Credit is due to the current administration for demonstrating the political spine required to undertake politically painful structural reforms.

For a nation long accustomed to false dawns, this moment feels different. It is a shift, as Rewane notes, rooted not just in growth but in changing economic fundamentals. Yet, hope is a notoriously fickle commodity in the corridors of power, and one need only glance at the global historical ledger to see how swiftly such promising trajectories can be undone by familiar, self-inflicted wounds.

The success of this nascent recovery hinges less on market dynamics and more on whether Abuja heeds the three ancient warnings Rewane astutely flags: high governance costs, oil volatility, and the paralysing power deficit. These are not mere risks; they are structural malignancies that have historically brought nations to their knees.

The governance bloat and the Hellenic lesson

The most insidious threat is the ballooning cost of governance and the resulting debt pile, which has expanded exponentially from $28 billion to nearly $100 billion (N152 trillion) in a generation.

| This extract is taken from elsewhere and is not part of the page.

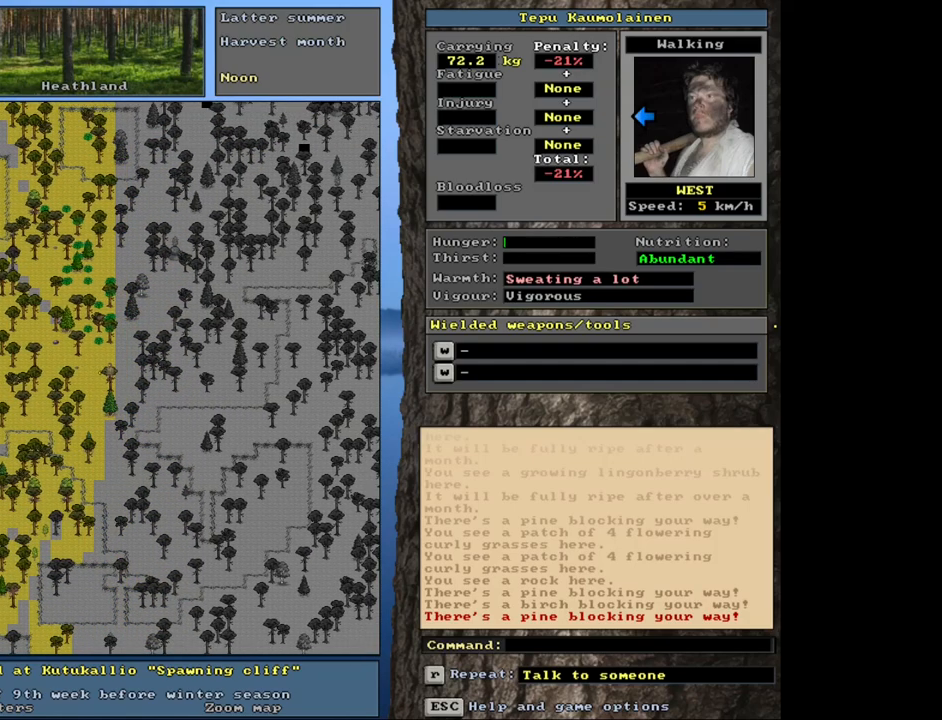
{"keys": ["ctrl_l"], "mouse": [], "events": [[133, "num7", "down"], [233, "num7", "up"], [350, "num7", "down"], [450, "num7", "up"]]}
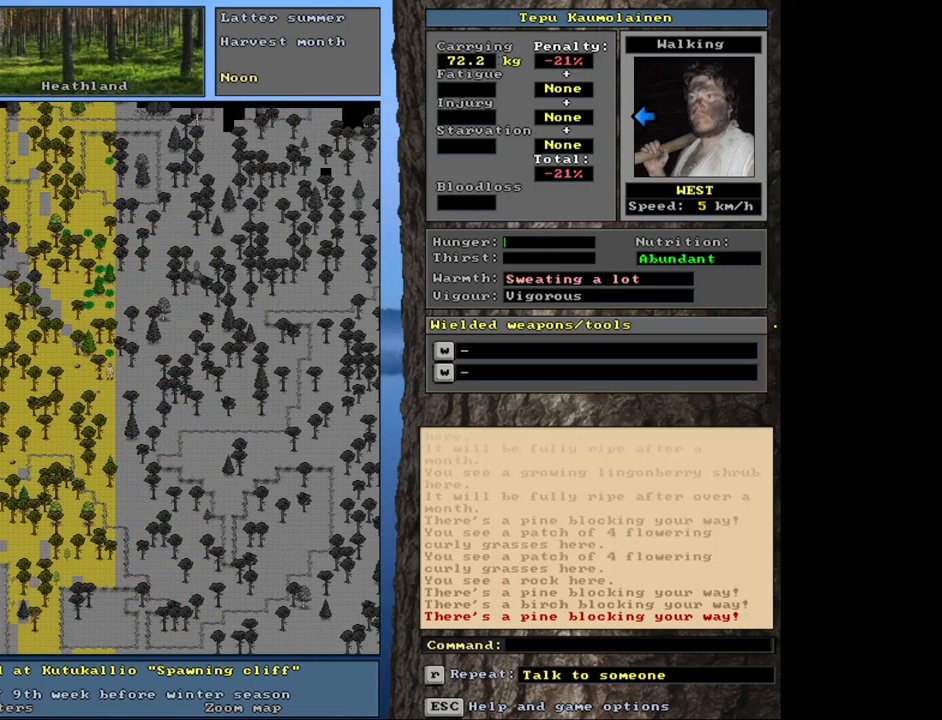
{"keys": ["ctrl_l", "num8"], "mouse": [], "events": [[66, "num7", "down"], [183, "num7", "up"], [383, "num8", "down"]]}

Nigeria’s spiralling cost of governance, which has surged from just N27.7 billion in 1998 to an estimated N54.99 trillion today, demonstrates an alarming governmental appetite for consumption. This financial expansion acts as a perpetual drain on national resources, systematically diverting crucial capital away from productive investments needed to sustain the country’s economic recovery.

If we require a cautionary tale, look to Greece before the 2010 financial crisis. The Hellenic Republic’s debt spiral was not simply a factor of global markets; it was the direct result of a political establishment’s systematic failure to curb patronage, civil service bloat, and unsustainable pension liabilities. Every euro of tax revenue was swallowed by a sclerotic bureaucracy designed to serve political ends rather than market efficiency. Greece had a ‘recovery’ period in the early 2000s, but because it could not shrink the state or curtail the cost of its political class, it remained structurally fragile. When the tide went out, the nation was left bankrupt, forcing a decade of humiliating, externally mandated austerity. Nigeria must realise that a government that is too expensive to run is ultimately a government that the nation cannot afford to keep.

The oil windfall trap of Caracas

Rewane rightly cautions against a sharp drop in oil prices. This is not a geopolitical risk; it is a structural dependency. Every Nigerian finance minister has fought the ghost of the ‘Dutch Disease’, which is the phenomenon where resource revenue strengthens the currency, renders local manufacturing uncompetitive, and makes the state lethargic in its pursuit of non-oil tax revenue.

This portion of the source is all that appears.